The timing of this is interesting also because it's in the middle of a significant back-and-forth between Tucker Carlson and Nick Fuentes. Tucker Carlson had Candace Owens on his show, where Tucker accused Fuentes of being a fed. To justify that claim, Tucker said that Fuentes accused Carlson's father of being in the CIA which was a fact that Carlson claimed to not know until his father's death in March.
Tucker also gave a line of criticism of Fuentes that Tucker himself gave in nearly exact words to Pat Buchanan in 1999.
How does this tie in together? Where is the pushback against the clear Israeli influence in the US government supposed to come from in the Right Wing? It's only coming from Fuentes and DR Twitter. Stuff like this gives Fuentes credibility regarding his criticisms of Israeli influence- it seems Tucker Carlson is trying to ride the fine line between providing an outlet for criticism of Israeli influence among the Right Wing but still gatekeeping Nick Fuentes from going further mainstream.
As I've said before- the people drawing this stuff up are right wing Catholics(because that is who staffs conservative policy-making/writing) who do not believe there is anything special about Jews and are, currently, not fans of Israel due to some recent events in Gaza. This is about making democrats fight each other.

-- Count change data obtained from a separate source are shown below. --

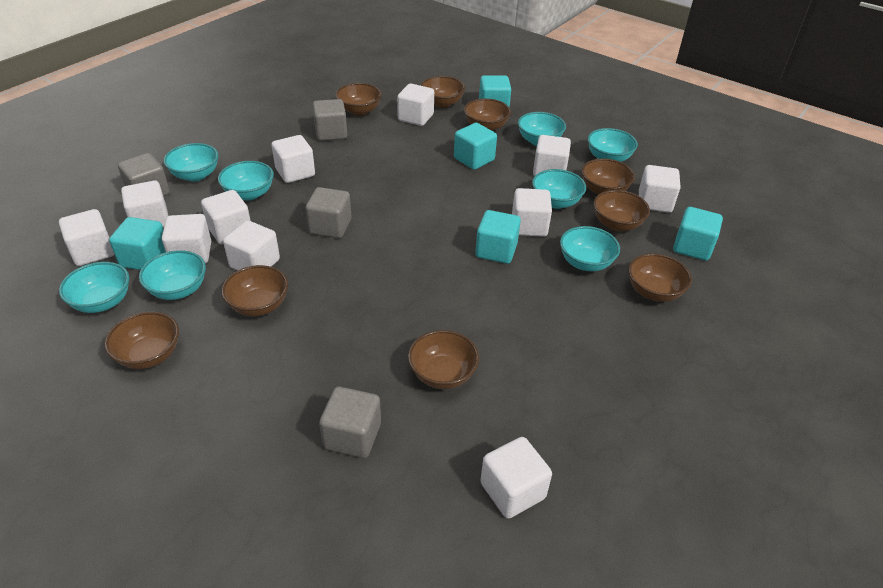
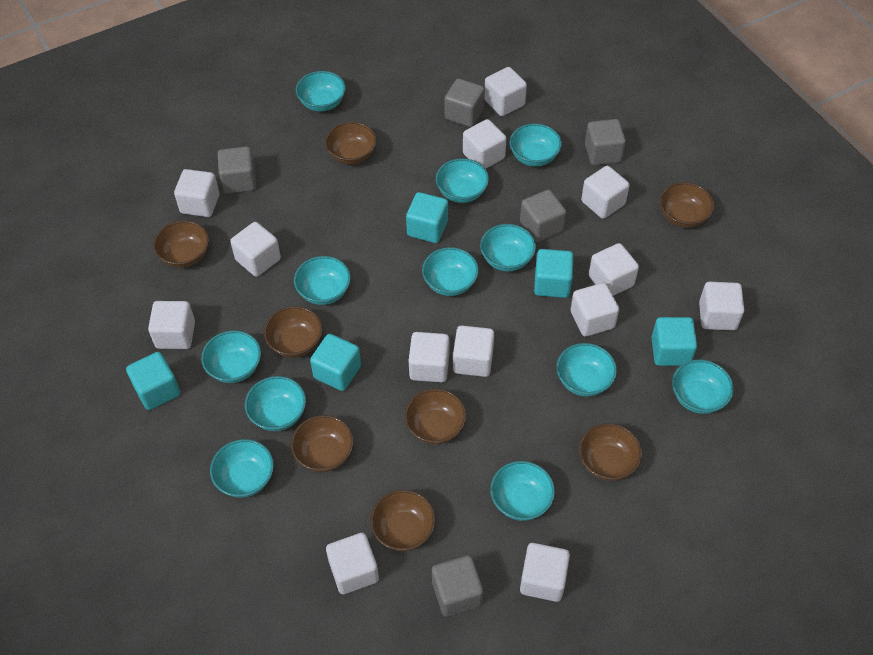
brown bowl: [105,312,179,369] [221,265,288,316] [335,83,382,116] [408,330,479,389] [421,76,465,108] [464,98,511,131] [582,158,635,195] [593,190,650,231] [628,253,692,302] = 9 -> [153,221,209,268] [264,306,322,358] [291,415,354,472] [325,122,377,165] [370,490,436,551] [405,389,466,444] [579,423,642,481] [659,182,714,228] = 8
grey cube: [118,153,170,196] [305,187,351,238] [313,99,347,141] [319,386,381,458] = 4 -> [218,146,257,194] [432,555,483,617] [445,79,485,127] [520,190,566,242] [585,119,626,165] = 5
turquoise bowl: [59,262,129,313] [139,250,206,300] [164,143,218,182] [218,161,274,201] [518,112,566,146] [532,169,586,209] [560,226,620,271] [588,128,638,162] = 8 -> [201,330,261,383] [210,439,274,498] [245,376,306,431] [294,256,351,305] [296,71,346,112] [422,247,479,296] [436,158,489,203] [480,224,536,272] [490,461,555,521] [510,124,562,167] [556,343,617,397] [672,359,734,414] = 12
white cube: [59,209,114,266] [121,181,169,227] [162,214,211,264] [201,190,251,244] [223,220,280,271] [272,135,315,183] [397,84,434,126] [480,437,552,519] [512,188,552,237] [533,135,571,176] [639,165,680,213] = 11 -> [148,301,195,349] [174,169,220,217] [230,222,281,277] [326,533,379,595] [409,332,449,382] [453,325,494,377] [463,119,507,169] [484,67,527,116] [520,543,570,602] [570,283,619,337] [581,166,630,219] [589,243,639,296] [699,282,744,330] = 13

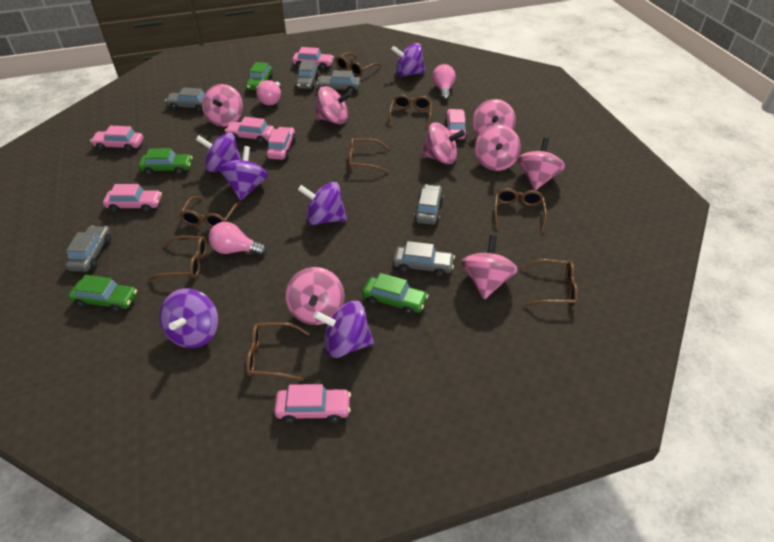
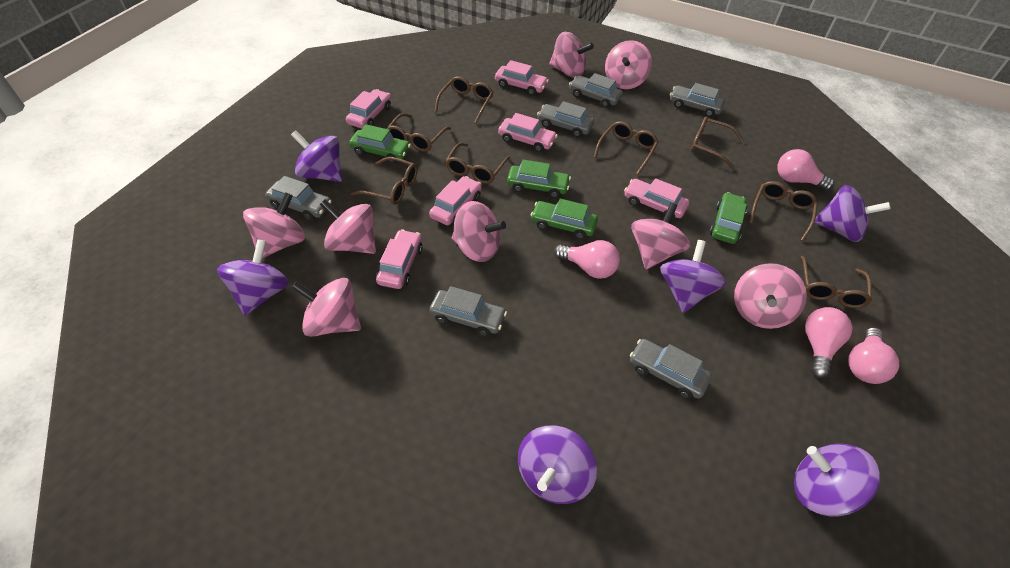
pink car: [90,126,143,152] [103,184,162,213] [225,117,274,144] [266,127,296,160] [274,384,351,424] [292,47,334,70] [445,109,467,139] = 7 -> [346,89,391,129] [376,229,423,289] [429,176,482,225] [495,60,549,96] [498,113,558,152] [624,178,689,220] = 6
pink light bulb: [209,222,266,255] [256,80,281,105] [432,64,456,100] = 3 -> [554,240,620,279] [777,149,834,191] [805,307,853,378] [848,327,899,384] = 4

This seems like a really sad claim. At least "to counter illegal discrimination" would be a somewhat acceptable excuse for cutting emergency aid for tornado/fire/hurricane/earthquake victims, many of whom of course would be centrist/conservative/griller types because even the most partisan of states still tend to be like 60/40-65/35, it'd at least be for a nominal cause of reducing harm elsewhere even if I disagree that BDS is so harmful that it's worth cutting emergency aid.

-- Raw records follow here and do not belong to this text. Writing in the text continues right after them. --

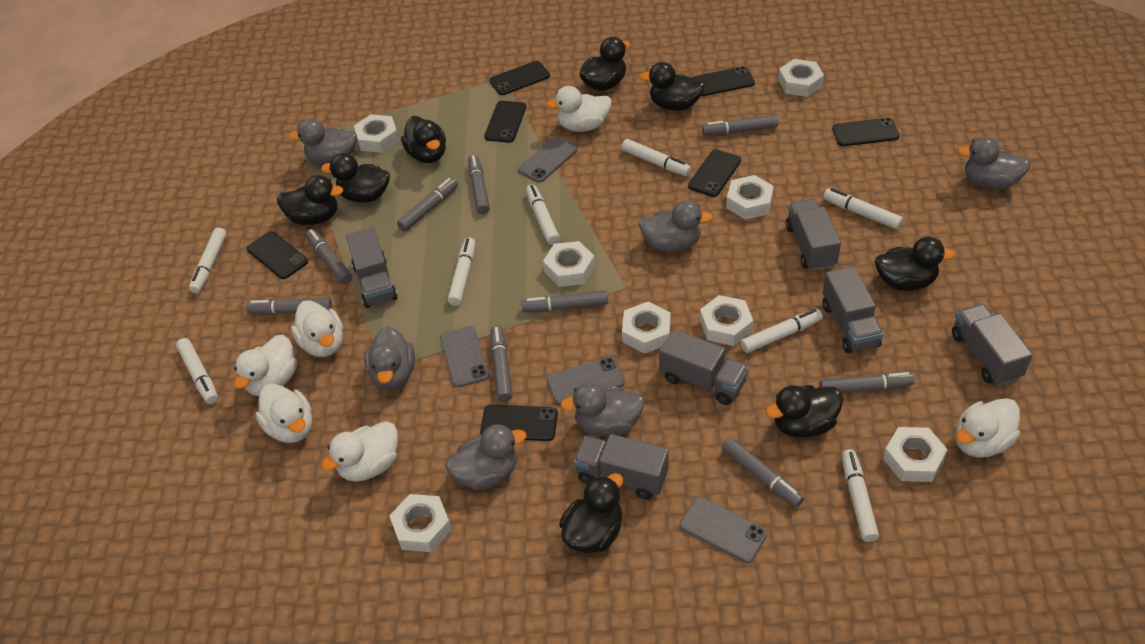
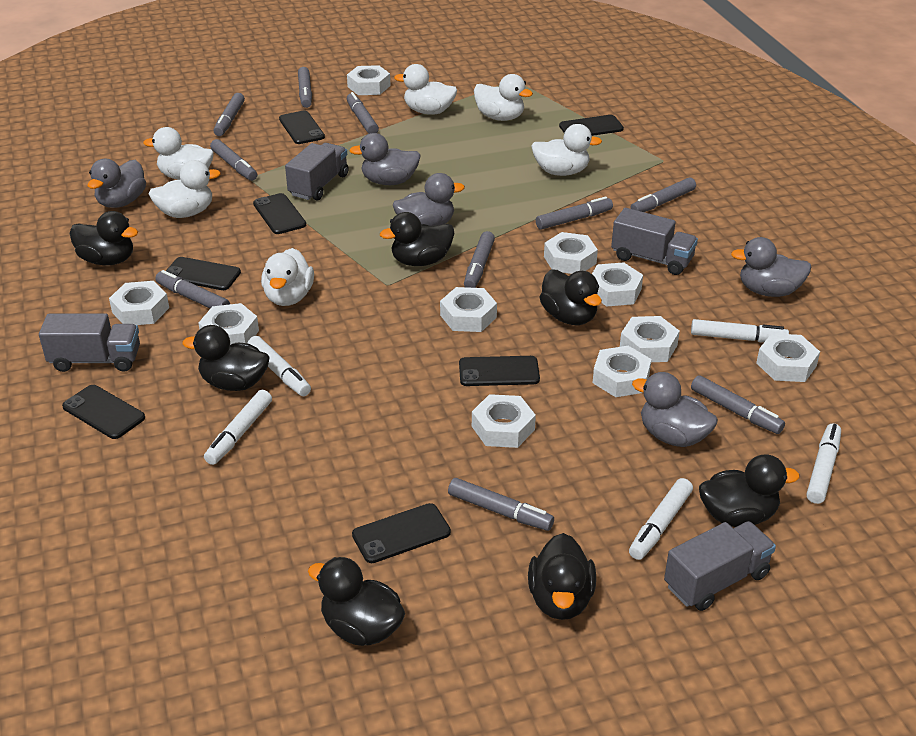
black duck: [277,175,344,225] [321,153,390,203] [401,116,446,163] [559,473,623,553] [579,37,630,91] [640,62,705,111] [766,385,843,438] [875,237,956,291] = 8 -> [69,211,138,265] [183,325,270,391] [308,557,405,646] [380,212,454,266] [528,533,596,620] [539,269,602,325] [699,455,800,527] = 7
grey duck: [288,119,357,165] [364,326,415,390] [446,424,527,490] [560,382,644,437] [639,200,713,252] [957,136,1031,189] = 6 -> [88,159,146,208] [349,133,421,185] [393,173,465,226] [632,372,718,447] [731,237,811,297] = 5
grey marker: [246,298,332,315] [306,229,352,284] [397,178,458,232] [468,155,490,214] [491,326,512,402] [522,290,608,312] [702,115,778,136] [722,437,804,508] [819,372,915,393] = 9 -> [155,270,230,308] [210,139,257,181] [214,93,245,136] [298,67,312,108] [347,92,379,134] [448,478,554,531] [464,231,495,288] [536,196,613,230] [630,177,696,212] [691,375,785,434] = 10
grey phone: [440,326,489,387] [518,137,577,183] [547,357,625,405] [679,497,767,563] = 4 -> none = 0
grey truck: [346,227,398,308] [574,434,669,500] [659,329,749,405] [786,199,841,271] [823,266,883,353] [952,304,1033,386] = 6 -> [39,313,140,372] [285,143,348,201] [611,208,698,275] [664,521,776,611] = 4
white marker: [176,338,218,404] [189,227,227,294] [447,237,475,306] [526,184,560,245] [621,139,691,176] [740,309,823,353] [823,188,903,229] [842,449,879,542] = 8 -> [204,390,272,465] [248,336,311,396] [629,478,693,560] [691,319,789,342] [807,423,841,504] = 5
white nut: [354,114,399,153] [389,494,452,552] [543,241,595,287] [622,302,671,353] [700,295,753,346] [726,175,774,220] [778,59,824,97] [883,427,948,482] = 8 -> [109,281,169,325] [198,303,259,345] [347,65,391,95] [440,287,497,332] [472,394,536,448] [544,232,598,274] [592,262,643,306] [593,346,652,397] [620,316,680,362] [756,333,820,382] = 10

But to cut aid to own the libs? That's the reason? Just seems cruel then.
Edit: Oh and just obvious thing, the Dem states could also just be like "nah we don't care about helping out the conservative areas either then" if they felt like being cruel in response and focusing their state level recovery resources on the blue areas. Hopefully they wouldn't do that, but it's very easy for them to just shrug and go "welp it's not enough of an emergency for the feds so that rural area can just deal with it themselves"
If the goal is just discrimination, why single out Israel specifically? It’s an odd flex considering that there are other trade partners that would qualify under anti discrimination rules (India, Japan, Korea, Latin America, etc.) but they don’t get the same protections. If I passed a law in North Dakota that said “no money goes to Asian countries,” it’s perfectly fine. If I do the same with South Asia, again, fine. It’s only when North Dakota says “we aren’t buying from Israel,” that anything happens.
Is it? The Constitution puts almost all powers of international relations at the federal level. States aren't allowed to engage in treaties or establish their own taxes on goods entering or leaving the country.
Arguably some states do this in practice: a few have somewhat banned certain Chinese companies (TikTok, Huawei), but most of those laws/rules at least claim to be following federal guidance.
Yes, but they are allowed to choose how to spend their own money. State governments have the same right not to trade with Israel if they don't want to that you or I do.
Per the Constitution as interpreted by SCOTUS, the right not to do business you don't want to do can be revoked by explicit legislation, but there is no such legislation in this case. In a comedic prequel to the Obamacare litigation, there used to be a law (adopted in response to the Arab boycott of Israel) mandating large multinational companies do business with Israel. Naturally, the mandate was phrased as a tax.
That seems possible as applied to state government expenditures (likely subject to federal rules like the one in question, subject to future court rulings).
We never did get a ruling on California's attempt to boycott several red states, which at least seems related. But in a world in which the court accepts Wickard, I suspect the feds would win both the domestic and foreign state expenditures questions if it makes it to court.
"The Feds" aren't a unitary actor here. The point of Wickard etc. is that Congress can regulate anything as long as it does so as part of a coherent scheme which mostly regulates interstate commerce. If Trump tries to punish states and municipalities which boycott Israel, it will be a statutory interpretation case about whether Congress did or not.